Lesson 9 Discussion & Wiki (2019)

Yes, I guess it is somehow related to legacy image formats and libraries that used BGR conventions. So probably OpenCV had it for better compatibility with the rest of the tools. However, now the situation is the ​opposite :smile:

1 Like

Good init. Gradient clipping will only save you from exploding gradients. Good init will save you from exploding activations, vanishing activations, exploding gradients and vanishing gradients.

14 Likes

That makes sense to me. So why is anyone using sqrt(5) anywhere? Seems like a mistake.

That’s the whole point of this first part.
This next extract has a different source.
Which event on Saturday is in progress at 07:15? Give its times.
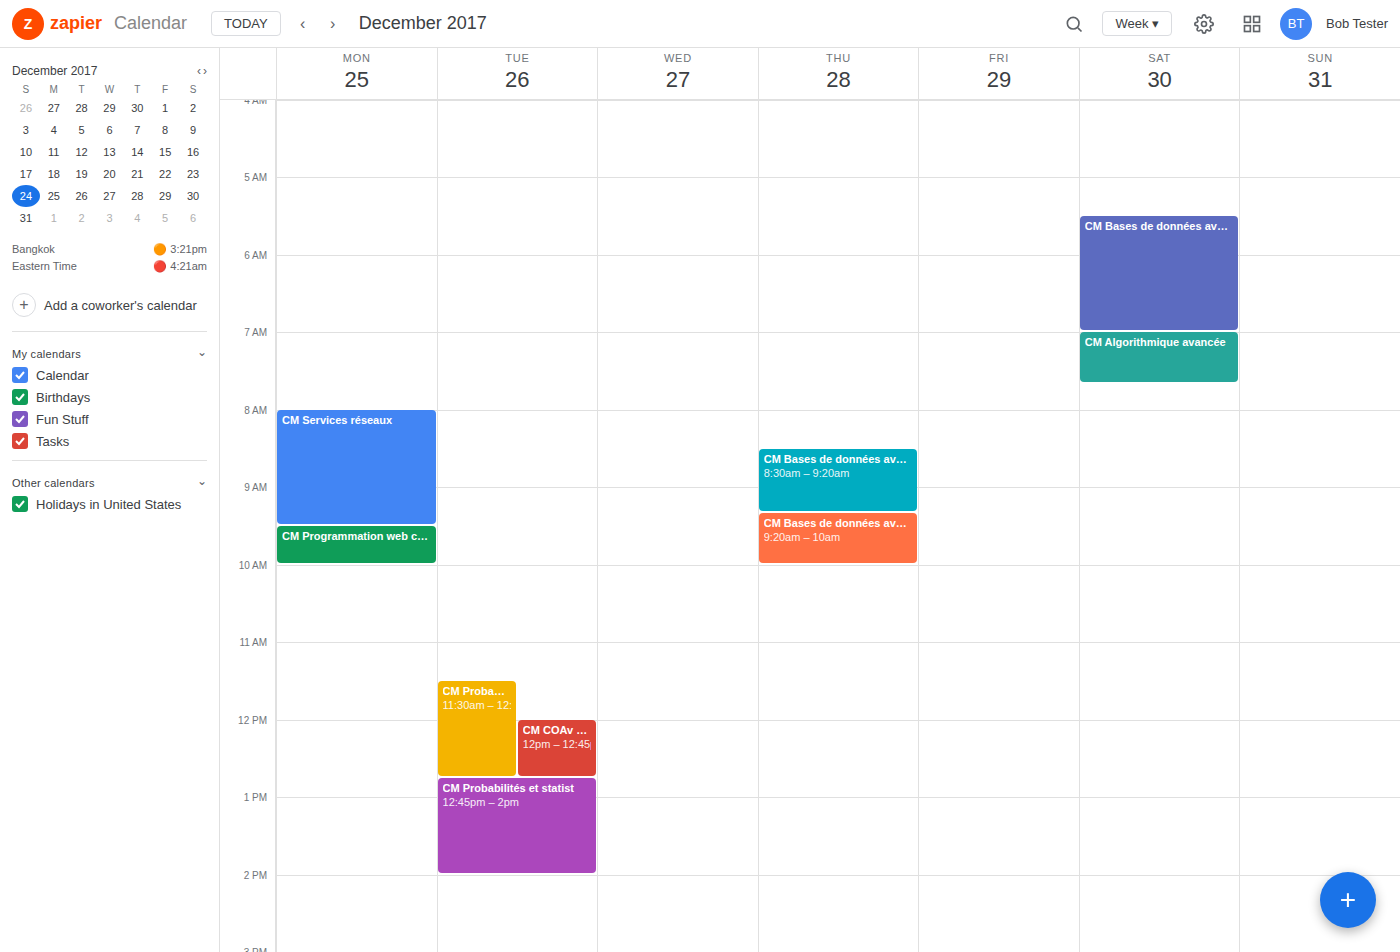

It was a mistake :wink:

2 Likes

Seems like pytorch uses 1./ math.sqrt(self.hidden_size) intialization why not Xavier initialization for the sigmoid activations?

Not sure if this was their motivation, but I imagine that an advantage of the uniform distribution is that it is bounded; if you use the gaussian, you have a small probability of very large values for a few of your initial parameters…and in really big models with millions of parameters, at least a few of them will be disproportionately large in magnitude.

14 Likes

So would this method work for multiclass predictions?

Truncated gaussian?

1 Like

How did Jeremy figure out that indexing thing? I’m just curious if there was a process or if that’s something he was just born with.

5 Likes

Sigmoid or softmax is only the final activation of your neural net. Nowadays, it’s only ReLUs inside.

2 Likes

I remember how I used Gaussian distribution for one of the parameters when running a random search for my classifier. And, every once in a while, I was getting the values outside of the parameter’s domain (like, greater than 1 for probability) due to these long tails :smile: So some truncation definitely makes sense.
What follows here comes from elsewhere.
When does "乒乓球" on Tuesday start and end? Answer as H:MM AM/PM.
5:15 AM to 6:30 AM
Maybe its a bias issue? Would we expect our values to be gaussian?

Anyone used swish activation?

I did have some good results but did very few tests.

Some more tests here: https://aclweb.org/anthology/D18-1472

But with a GRU or LSTM each gate has an activation of tanh or sigmoid?

2 Likes

Neat trick!

Oh sorry, I hadn’t followed. This would probably need someone to compute the exact math, yes.

Haha I can only imagine that someone’s model definitely kept giving them garbage and they spent a long time figuring out what happened before they decided that they needed this trick. :laughing:

1 Like

I most papers I’ve seen using GRUs will use a default 0.01 scaling on each of the randomly initialized weights, but I am wondering if it may make sense to try out Xavier initializations…

4 Likes

hi…
can any one re explain logsumexp…
is it on the top of logsoftmx ?

About the max trick for the NLL, what about using the max trick to avoid exploding values without adding it back? What is the benefit?